Dari tayangan ini juga, pada episode Kelas Internasional kita memahami betapa pentingnya komunikasi antar budaya, karena setiap orang tentu berasal dari budaya yang berbeda, nah dalam berkomunikasi, khususnya komunikasi verbal, bahasa adalah perantara yang digunakan dalam komunikasi antar budaya, maka dari itu dari tayangan itu diajarkan penting menggunakan bahasa Indonesia yang baik, karena murid-murid internasional itu berasal dari negara yang berbeda, agar tercapainya kesepahaman dalam berinteraksi dan berkomunikasi, mereka sudah terbiasa menggunakan bahasa Indonesia yang diajarkan oleh Pak Budi, guru mereka. 
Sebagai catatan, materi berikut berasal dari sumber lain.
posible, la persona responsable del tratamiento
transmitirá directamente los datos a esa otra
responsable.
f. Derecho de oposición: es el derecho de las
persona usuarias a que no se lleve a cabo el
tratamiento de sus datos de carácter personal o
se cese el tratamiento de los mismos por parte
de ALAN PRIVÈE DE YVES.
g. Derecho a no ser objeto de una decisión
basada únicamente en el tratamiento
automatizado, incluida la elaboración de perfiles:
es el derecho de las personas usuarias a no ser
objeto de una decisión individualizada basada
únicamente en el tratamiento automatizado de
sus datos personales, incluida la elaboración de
Tentu akan aneh ketika mereka mendengarkan bahasa gaul yang belum pernah didengar sebelumnya, sehingga pada akhirnya mereka juga ikut terpengaruh. Sebenarnya, menurut saya tidak salah dalam berbahasa gaul, tapi harus perhatikan siapa dan bagaimana konteks komunikasi yang akan kita lakukan, contohnya saja saat Ibu Nendes berbahasa gaul yang mengerti dalam tayangan itu hanya Bu Kantini, sedangkan yang lain kebingungan dan merasa aneh termasuk saya. Sama juga dengan penggunaan bahasa Jawa yang disediakan subtitlenya karena tidak semua orang mengerti bahasa Jawa.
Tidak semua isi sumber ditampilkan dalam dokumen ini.